Home > Recensioni > Threshold: Critical Energy
  • Threshold: Critical Energy

    Threshold

    Loudvision:
    Lettori:

Bella scaletta

Lo Jupiter di Gustav Holst dà inizio al primo vero lavoro live dei Threshold, se consideriamo la esigua durata di “Livedelica”. L’intro dal poema sinfonico “Planets” dà il la a due ore di ottimo prog metal, eseguito da questi ragazzi inglesi in una sera di giugno a Zoetermeer in Olanda. L’album può essere diviso in due tronconi: il primo CD con i pezzi più orecchiabili e di facile ascolto; il secondo con i brani più complicati e forse più intriganti della intera discografia del gruppo: in due parole quelli che sono diventati i classici del combo anglosassone. La band attinge a piene mani da tutti i dischi pubblicati, dando maggior risalto a quelli recenti, “Hyphotethical” e “Critical Mass”. Come prevedibile, compaiono anche un paio di tracce acustiche a seguito della realizzazione dello splendido CD del fan club, “Wireless”. In realtà, questi non sono pezzi comparsi sul disco unplugged, ma sono suonati perfettamenti e fanno da apripista alla canzone forse di maggiore resa di tutto i 120 minuti: la cosiddetta hybrid version di “Narcissus”, composta da una prima parte acustica e molto rilassante e una seconda elettrica e furibonda, in cui Karl Groom sfida a suon di duetti Richard West.
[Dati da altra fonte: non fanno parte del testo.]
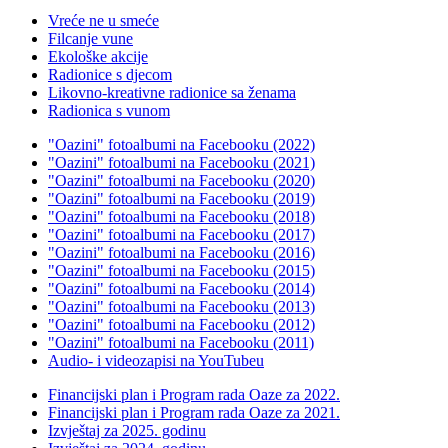
Vreće ne u smeće
Filcanje vune
Ekološke akcije
Radionice s djecom
Likovno-kreativne radionice sa ženama
Radionica s vunom
"Oazini" fotoalbumi na Facebooku (2022)
"Oazini" fotoalbumi na Facebooku (2021)
"Oazini" fotoalbumi na Facebooku (2020)
"Oazini" fotoalbumi na Facebooku (2019)
"Oazini" fotoalbumi na Facebooku (2018)
"Oazini" fotoalbumi na Facebooku (2017)
"Oazini" fotoalbumi na Facebooku (2016)
"Oazini" fotoalbumi na Facebooku (2015)
"Oazini" fotoalbumi na Facebooku (2014)
"Oazini" fotoalbumi na Facebooku (2013)
"Oazini" fotoalbumi na Facebooku (2012)
"Oazini" fotoalbumi na Facebooku (2011)
Audio- i videozapisi na YouTubeu
Financijski plan i Program rada Oaze za 2022.
Financijski plan i Program rada Oaze za 2021.
Izvještaj za 2025. godinu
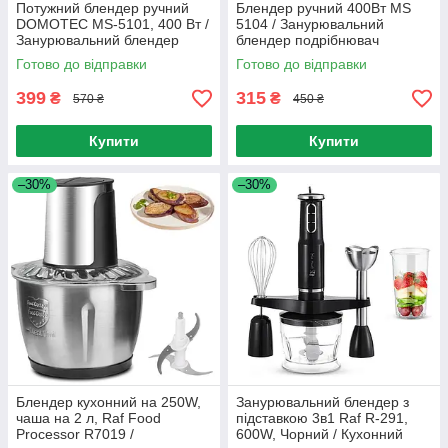
Потужний блендер ручний
Блендер ручний 400Вт MS
DOMOTEC MS-5101, 400 Вт /
5104 / Занурювальний
Занурювальний блендер
блендер подрібнювач
Готово до відправки
Готово до відправки
399
315
₴
₴
570 ₴
450 ₴
Купити
Купити
–30%
–30%
Блендер кухонний на 250W,
Занурювальний блендер з
чаша на 2 л, Raf Food
підставкою 3в1 Raf R-291,
Processor R7019 /
600W, Чорний / Кухонний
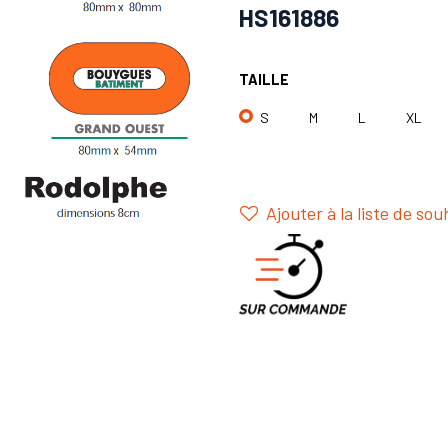
HS161886
TAILLE
S
M
L
XL
Ajouter à la liste de sou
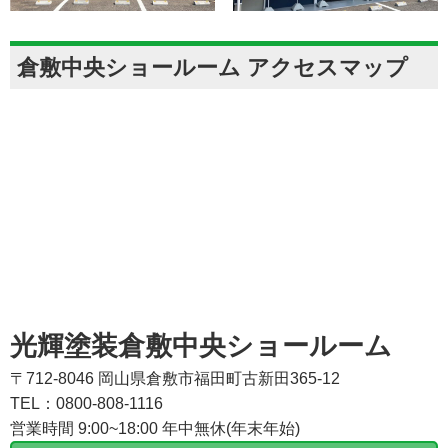
倉敷中央ショールーム アクセスマップ
光輝塗装倉敷中央ショールーム
〒712-8046 岡山県倉敷市福田町古新田365-12
TEL：0800-808-1116
営業時間 9:00~18:00 年中無休(年末年始)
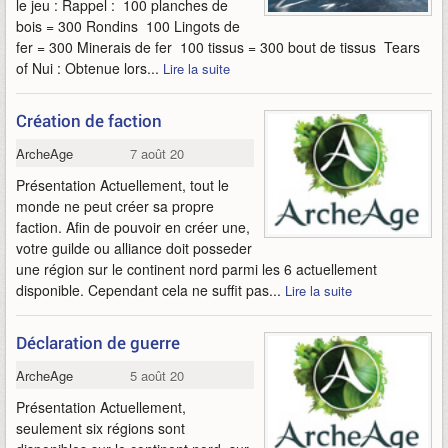
le jeu : Rappel : 100 planches de
bois = 300 Rondins 100 Lingots de
fer = 300 Minerais de fer 100 tissus = 300 bout de tissus Tears
of Nui : Obtenue lors...
Lire la suite
Création de faction
ArcheAge
7 août 2013
Présentation Actuellement, tout le
monde ne peut créer sa propre
faction. Afin de pouvoir en créer une,
votre guilde ou alliance doit posseder
une région sur le continent nord parmi les 6 actuellement
disponible. Cependant cela ne suffit pas...
Lire la suite
Déclaration de guerre
ArcheAge
5 août 2013
Présentation Actuellement,
seulement six régions sont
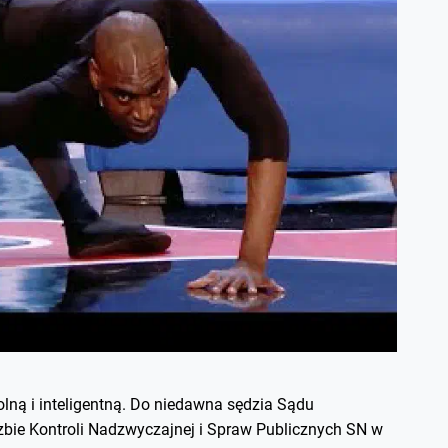
lną i inteligentną. Do niedawna sędzia Sądu
zbie Kontroli Nadzwyczajnej i Spraw Publicznych SN w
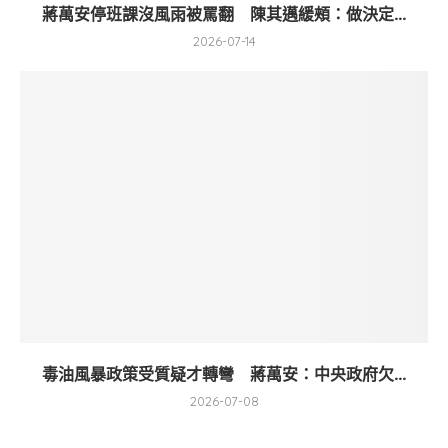
蔣萬安停班課沒風雨被罵翻 陳其邁緩頰：做決定...
2026-07-14
毒油風暴政策受質疑才轉彎 蔣萬安：中央政府欠...
2026-07-08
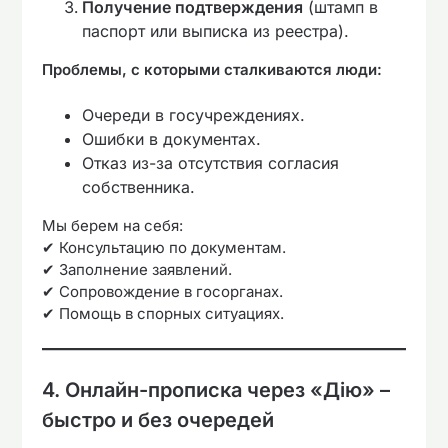
Получение подтверждения
(штамп в
паспорт или выписка из реестра).
Проблемы, с которыми сталкиваются люди:
Очереди в госучреждениях.
Ошибки в документах.
Отказ из-за отсутствия согласия
собственника.
Мы берем на себя:
✔ Консультацию по документам.
✔ Заполнение заявлений.
✔ Сопровождение в госорганах.
✔ Помощь в спорных ситуациях.
4. Онлайн-прописка через «Дію» –
быстро и без очередей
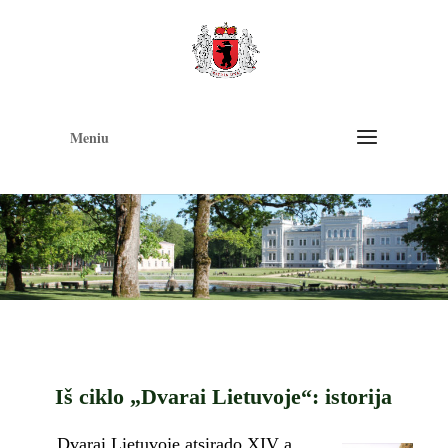
Op
too
Meniu
Iš ciklo „Dvarai Lietuvoje“: istorija
Dvarai Lietuvoje atsirado XIV a.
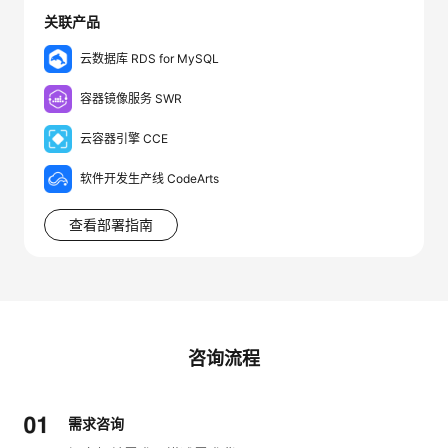
关联产品
云数据库 RDS for MySQL
容器镜像服务 SWR
云容器引擎 CCE
软件开发生产线 CodeArts
查看部署指南
咨询流程
需求咨询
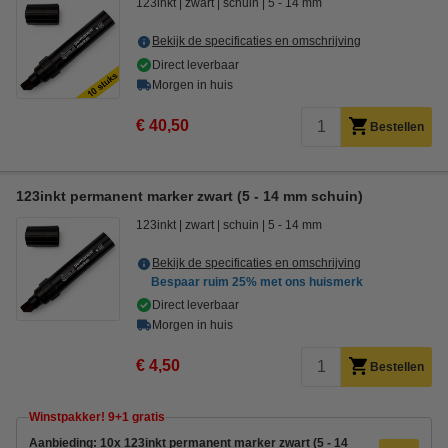
123inkt
zwart
schuin
5 - 14 mm
Bekijk de specificaties en omschrijving
Direct leverbaar
Morgen in huis
€ 40,50
Bestellen
123inkt permanent marker zwart (5 - 14 mm schuin)
123inkt
zwart
schuin
5 - 14 mm
Bekijk de specificaties en omschrijving
Bespaar ruim
25%
met ons huismerk
Direct leverbaar
Morgen in huis
€ 4,50
Bestellen
Winstpakker! 9+1 gratis
Aanbieding: 10x 123inkt permanent marker zwart (5 - 14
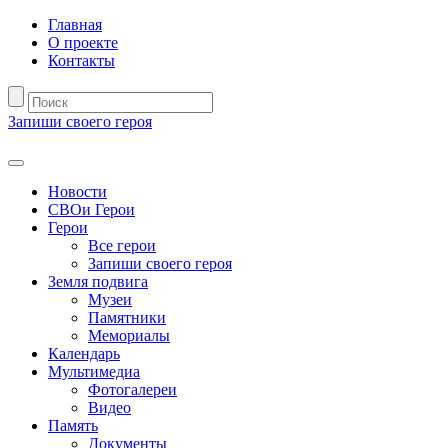
Главная
О проекте
Контакты
Запиши своего героя
Новости
СВОи Герои
Герои
Все герои
Запиши своего героя
Земля подвига
Музеи
Памятники
Мемориалы
Календарь
Мультимедиа
Фотогалереи
Видео
Память
Документы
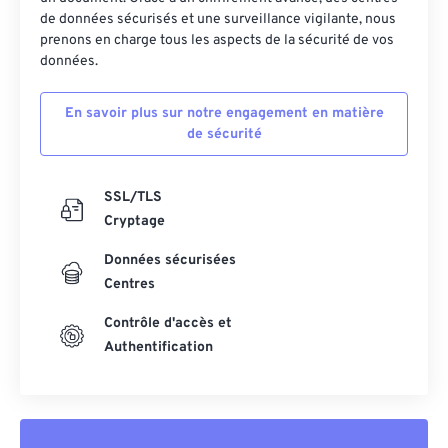
de données sécurisés et une surveillance vigilante, nous
prenons en charge tous les aspects de la sécurité de vos
données.
En savoir plus sur notre engagement en matière
de sécurité
SSL/TLS
Cryptage
Données sécurisées
Centres
Contrôle d'accès et
Authentification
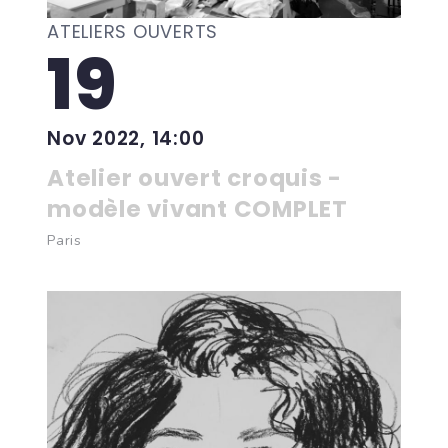
ATELIERS OUVERTS
19
Nov 2022, 14:00
Atelier ouvert croquis -
modèle vivant COMPLET
Paris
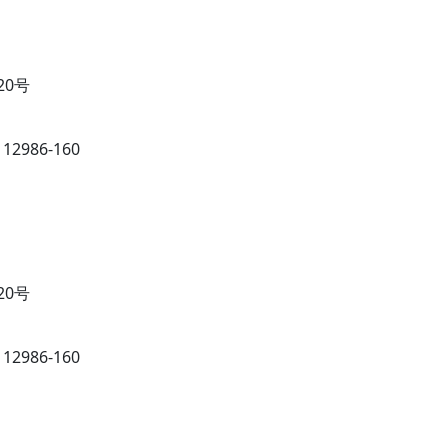
20号
986-160
20号
986-160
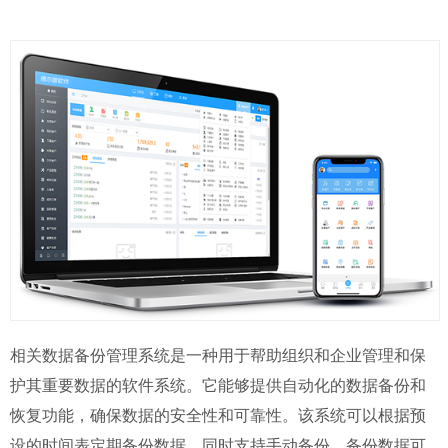
相关数据备份管理系统是一种用于帮助组织和企业管理和保
护其重要数据的软件系统。它能够提供自动化的数据备份和
恢复功能，确保数据的安全性和可靠性。该系统可以根据预
设的时间表定期备份数据，同时支持手动备份。备份数据可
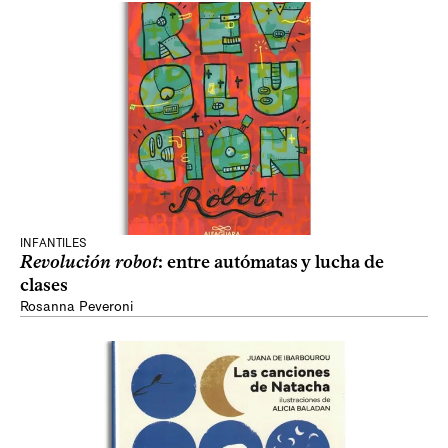
INFANTILES
Revolución robot
: entre autómatas y lucha de
clases
Rosanna Peveroni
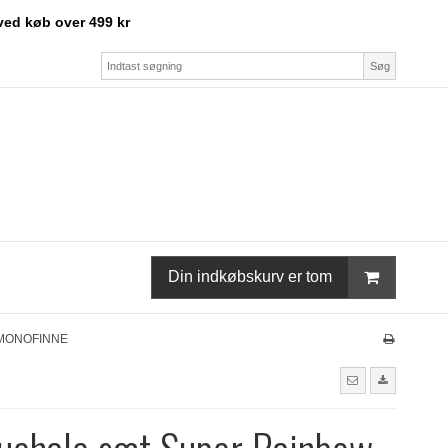
ved køb over 499 kr
Søg
Din indkøbskurv er tom
N MONOFINNE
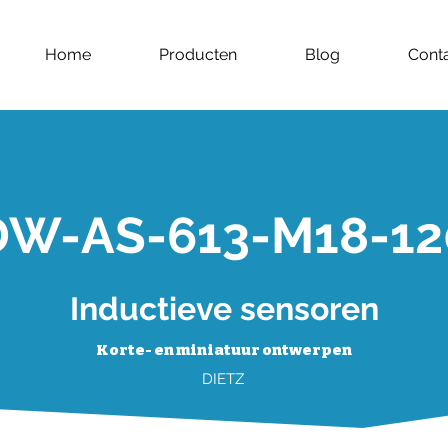
Home
Producten
Blog
Cont
DW-AS-613-M18-12
Inductieve sensoren
Korte- en miniatuur ontwerpen
DIETZ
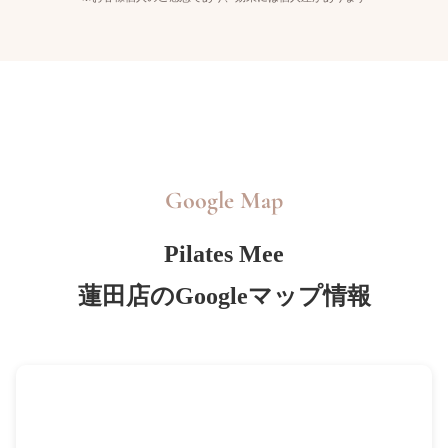
Google Map
Pilates Mee
蓮田店のGoogleマップ情報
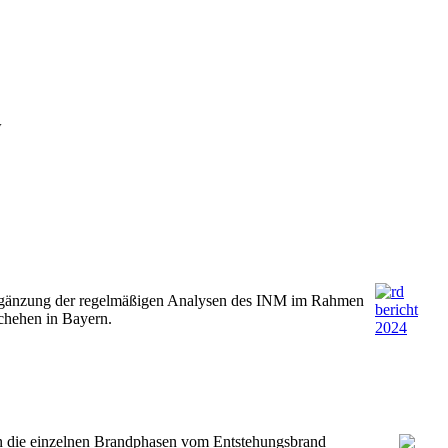
 Ergänzung der regelmäßigen Analysen des INM im Rahmen
chehen in Bayern.
en die einzelnen Brandphasen vom Entstehungsbrand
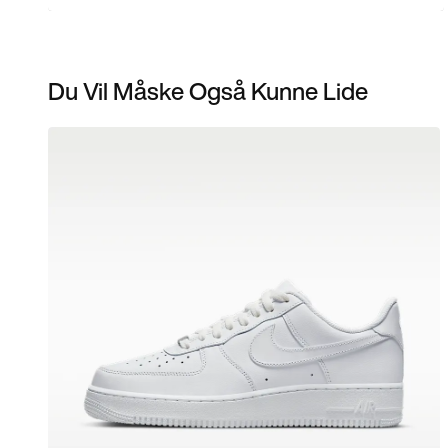
Du Vil Måske Også Kunne Lide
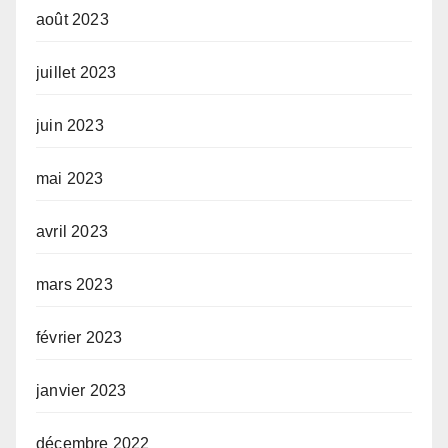
août 2023
juillet 2023
juin 2023
mai 2023
avril 2023
mars 2023
février 2023
janvier 2023
décembre 2022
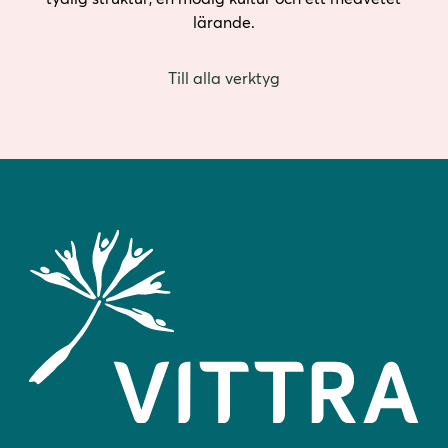
lärande.
Till alla verktyg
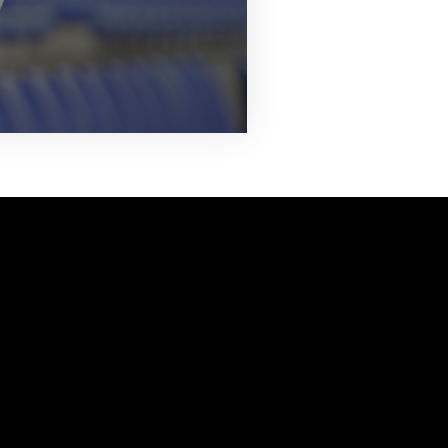
vanuit<br>het hart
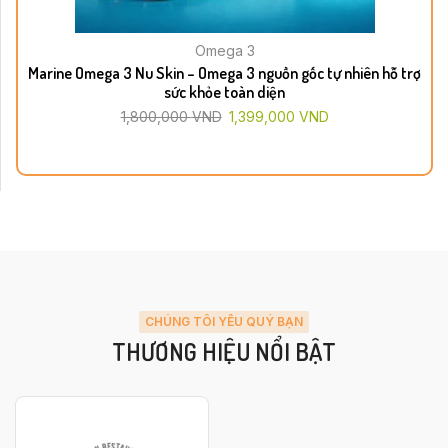
Omega 3
Marine Omega 3 Nu Skin – Omega 3 nguồn gốc tự nhiên hỗ trợ
sức khỏe toàn diện
1,800,000
VND
1,399,000
VND
CHÚNG TÔI YÊU QUÝ BẠN
THƯƠNG HIỆU NỔI BẬT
Mac al microfono si destreggia piuttosto bene anche nelle songs in cui cantavano originariamente Glynn Morgan e Damian Wilson, ma purtroppo, nonostante la buona volontà, bisogna ammettere che in tali brani non eguaglia il livello dei suoi predecessori. Soprattutto “Innocent,” cantata da Morgan era un’altra cosa. Da aggiungere il discreto lavoro al basso di Steve Anderson, che non fa rimpiangere il fuggiasco Jon Jeary, fondatore del gruppo. Forse, una delle poche note stonate della scaletta è la mancanza di “Ravages Of Time”, però recuperata nei contenuti speciali del DVD. Per il resto, come direbbero i latini: nulla quaestio.